The Back the Blue rally ended without violence or arrests, unlike what happened Thursday night in Saratoga Springs, where there were competing pro-police and BLM demonstrations. There, three people were arrested and police used pepper balls to disperse BLM protesters blocking Broadway.
On a sunny Saturday, the pro-police rally — attended by about 500 people — was held in the park at the Capitol’s grand east staircase. It began with speakers invoking conservative Christian values and then moved to brief pro-law enforcement speeches by several Republicans who are in, or seeking, elected office.
About an hour into the rally, roughly a dozen people with BLM sympathies arrived. Initially they remained on the fringe of the crowd. After about 20 minutes, several of them headed to the front of the crowd by approaching from the side of the park, walking quickly.
One of them intentionally dragged on the ground a “Back the Blue” flag. That flag is a U.S. flag shaded blue that many supporters of the pro-police movement have adopted. Dozens waved in Saturday’s crowd, along with American flags.
The act of dragging the flag appeared to inflame many in the crowd, who immediately surrounded and shouted at the outnumbered BLM supporters. “You’re not welcome here!” someone shouted. “Go home,” someone else shouted, and there was shoving and threats.
After a few minutes, about a half-dozen state troopers appeared and separated the counter-protesters from the people encircling them, moving them to the edge of the park. There continued to be anger expressed on both sides. Most of the BLM supporters remained, though, and when the rally ended, a number of quiet and civil conversations were taking place between people representing opposing political views.
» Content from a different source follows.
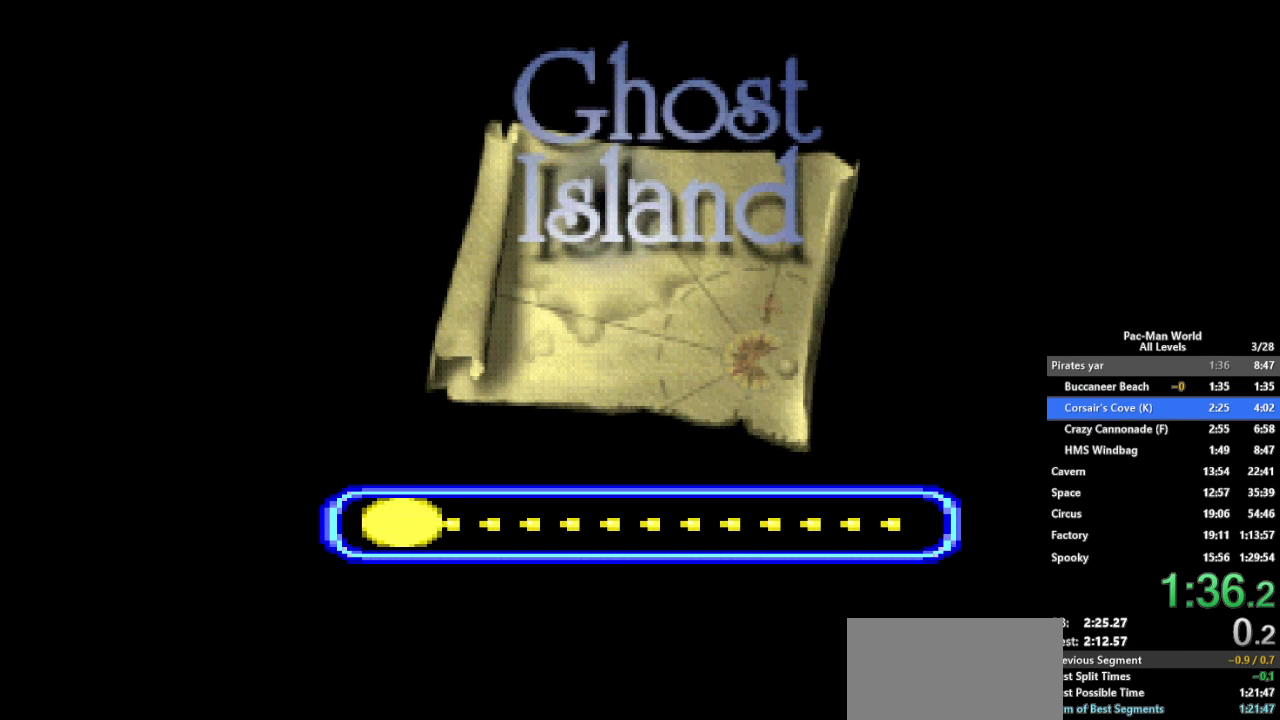
Gameplay with a controller (Xbox layout); each line is a JSON object with the inputs held at the frame after it. "events" lists button and stick changes between this image and that frame as [ms after this image, input, new state], when the widget could be followed in between. Not read: HOME L1 L2 L3 R2 R3 SELECT.
{"buttons": [], "left_stick": "center", "right_stick": "center", "events": []}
Speaker Richard Mack, head of the Constitutional Sheriffs and Peace Officers Association and a former county sheriff in Arizona, was speaking when the protesters arrived. He said everyone in the crowd should support their right to protest. The protesters made their move as the next speaker started, and Mack came over to try to calm the situation.
“BLM should have just been left alone,” he said after the rally ended. “It didn’t warrant a response like that, where you’re crowding people … I was just concerned there would be violence, and it would ruin a great rally.”
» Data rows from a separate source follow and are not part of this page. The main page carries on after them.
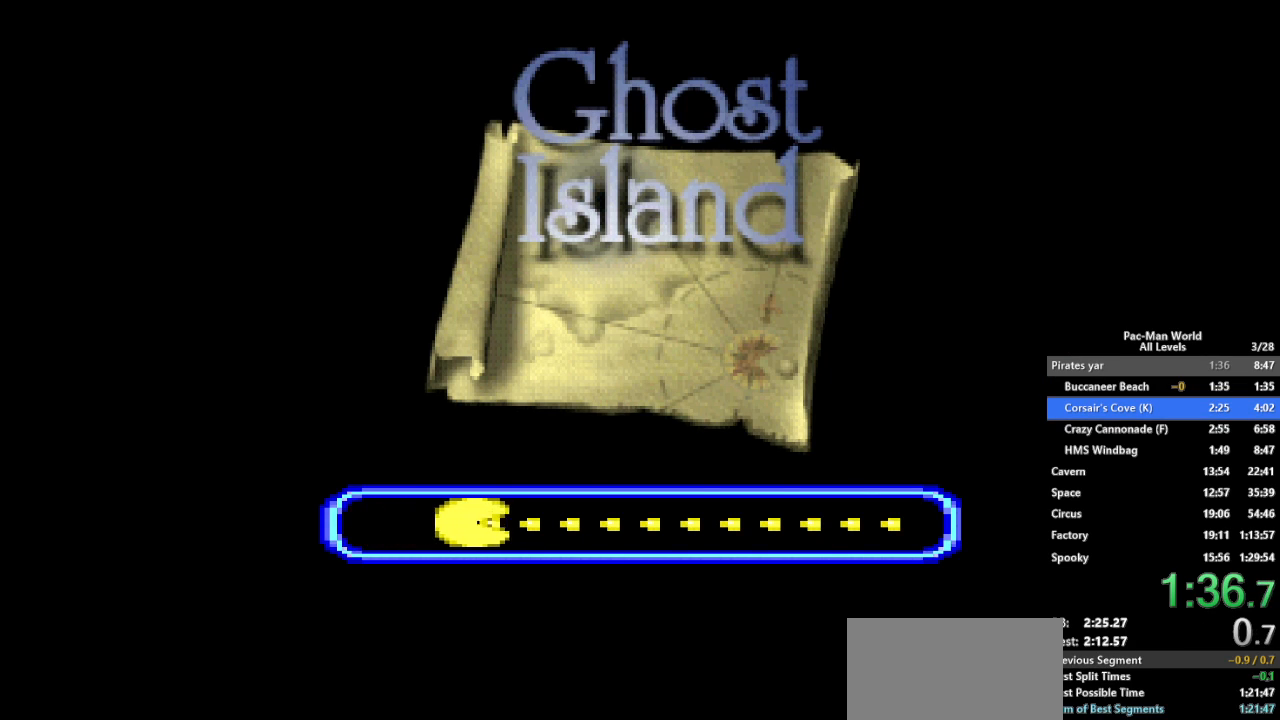
{"buttons": [], "left_stick": "center", "right_stick": "center", "events": []}
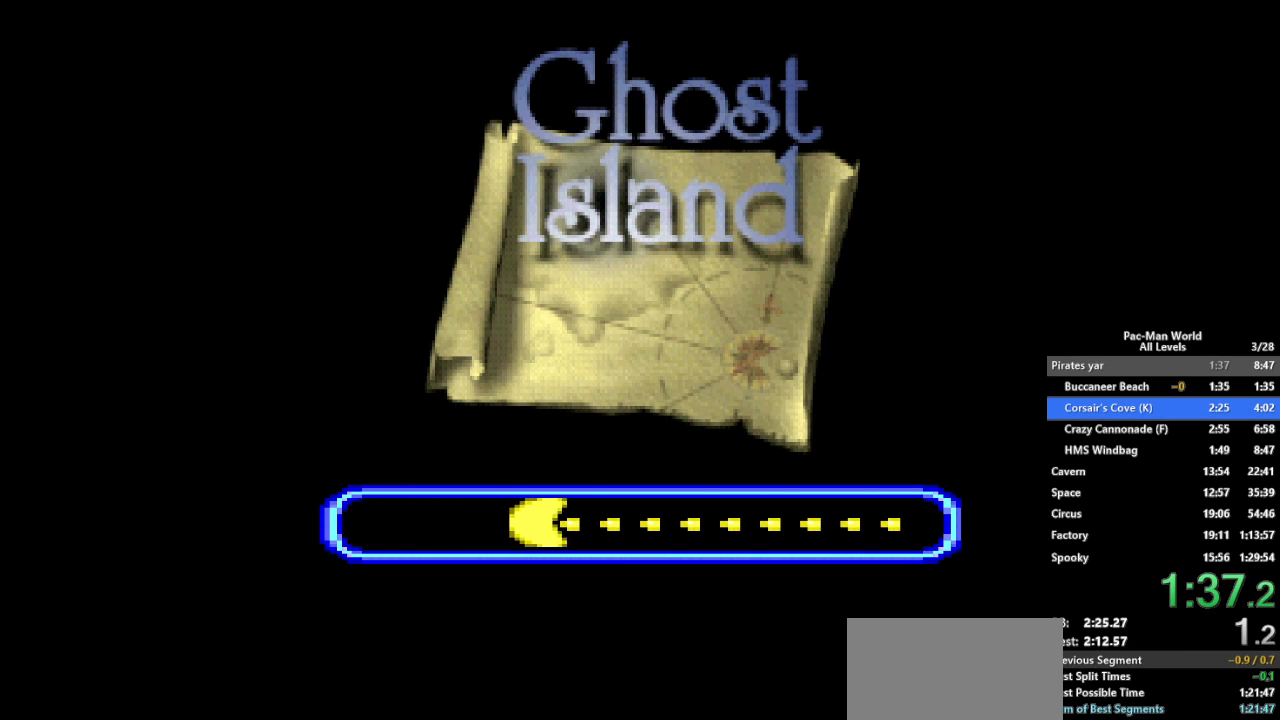
{"buttons": [], "left_stick": "center", "right_stick": "center", "events": []}
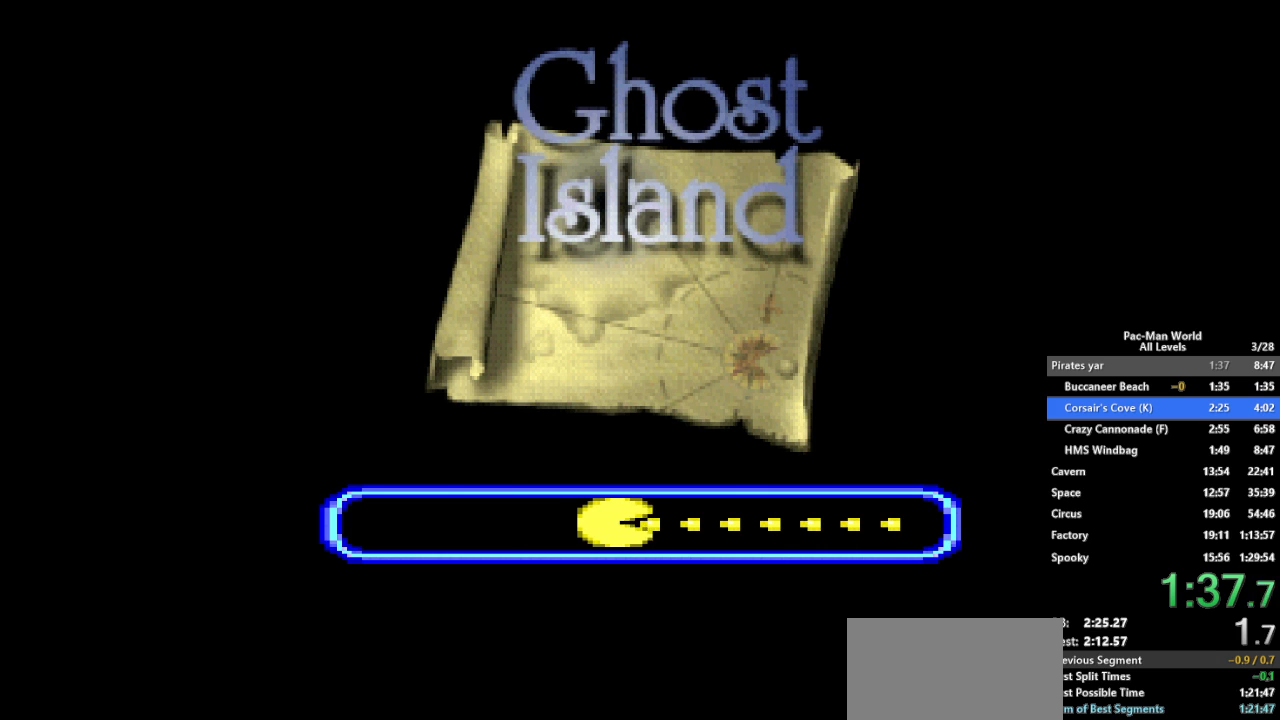
{"buttons": [], "left_stick": "center", "right_stick": "center", "events": [[350, "A", "down"], [433, "A", "up"]]}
Lukee Forbes of One People United, the community activist who dragged the blue flag, said he did so intentionally because he considers it a “made up flag” which should not be treated with the same reverence as a United States flag.
“We support the police who obey the rules,” he said, going on to cite a number of incidents of alleged rule-breaking by police. “These people are supporting a made up flag.”
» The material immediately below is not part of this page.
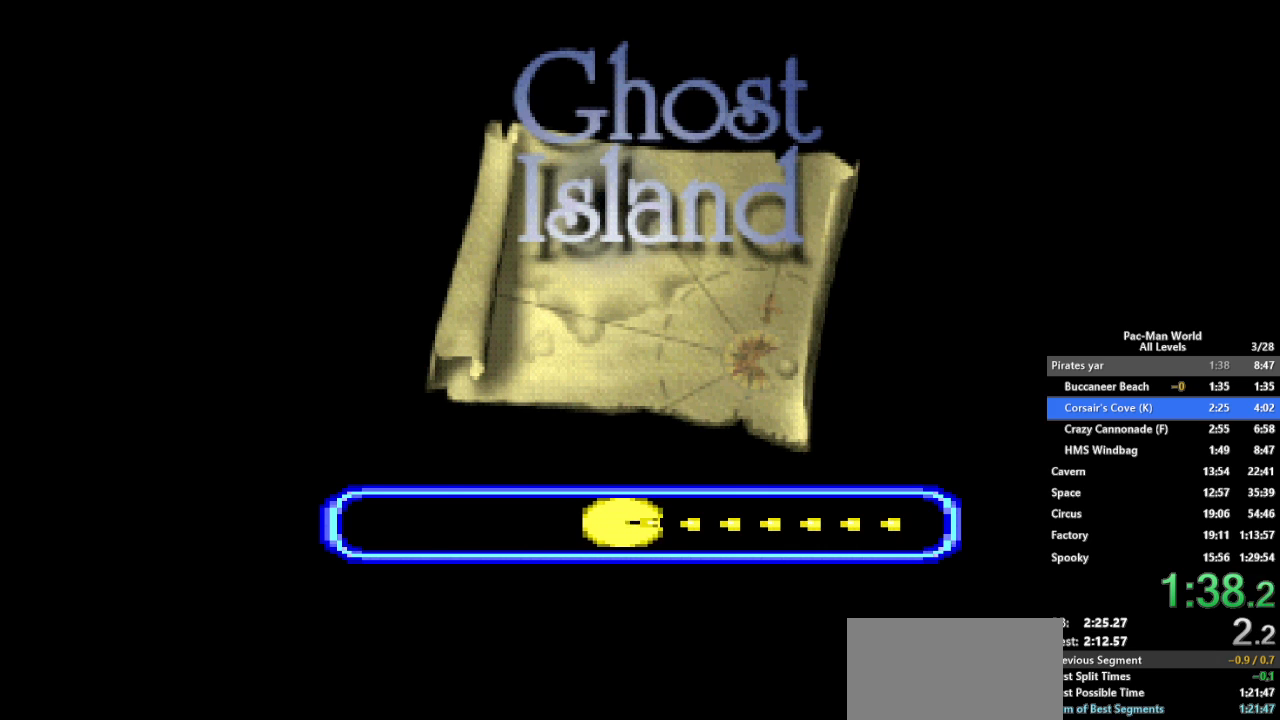
{"buttons": [], "left_stick": "center", "right_stick": "center", "events": []}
Forbes, who is Black while the vast majority of the crowd was white, said troopers should have moved more quickly to intervene when the BLM supporters were surrounded. “The officers waited so long to intervene,” he said. “Anything could have happened to us.”
“They yelled at me the whole time. They pushed me,” he said later.
Forbes added that pro-police rallies like the Back the Blue events in Albany and Saratoga Springs only occur when the Black Lives Matter movement is prominent — as it has been in cities across the country since the May 25 death of George Floyd, who died while being arrested by Minneapolis police officers. BLM supporters have called for strong police accountability and the “demilitarization” of police forces.
“We’re not asking for anything that doesn’t make sense,” Forbes said.
During his speech, Mack said police officers are appalled by what happened to Floyd, who died after a police officer placed a knee on his neck for nearly nine minutes. The officer has since been charged with murder, with the case awaiting court action.
“Every one of us in law enforcement was appalled by it,” Mack told the crowd. “But you know what? Every wheel in the justice system is turning to get a just outcome.”
Mack said people on all sides need to appreciate how difficult working in law enforcement can be.
“Everyone, you need to know how difficult this job is,” said Mack, who spent 20 years in Arizona law enforcement. “Nobody in blue gets up in the morning and says, ‘I hope I get to kill someone today.'”
Mack drew cheers when he asserted that people shouldn’t be forced to wear masks. A significant minority of those at the rally did not wear masks, or kept them pulled down. New York emergency regulations require people to wear masks in public or stand at least 6 feet apart to slow the spread of the COVID-19 virus.
Those who spoke before the BLM intervention extolled the police and first responders.
“The vitriol and anti-police sentiment here in New York is not a reflection of how millions and millions of Americans feel about law enforcement,” said Liz Joy of Glenville, the Republican-Conservative candidate for Congress in the 20th District.
“When you call 911 for help, the dispatcher doesn’t ask you what your political affiliation is or who you voted for, they ask, ‘What is your emergency?'” said state Sen. Daphne Jordan, R-Halfmoon.
Assemblyman Chris Tague, R-Schoharie, said it is only because of the service of police and first responders that the rest of society can live in peace and safety.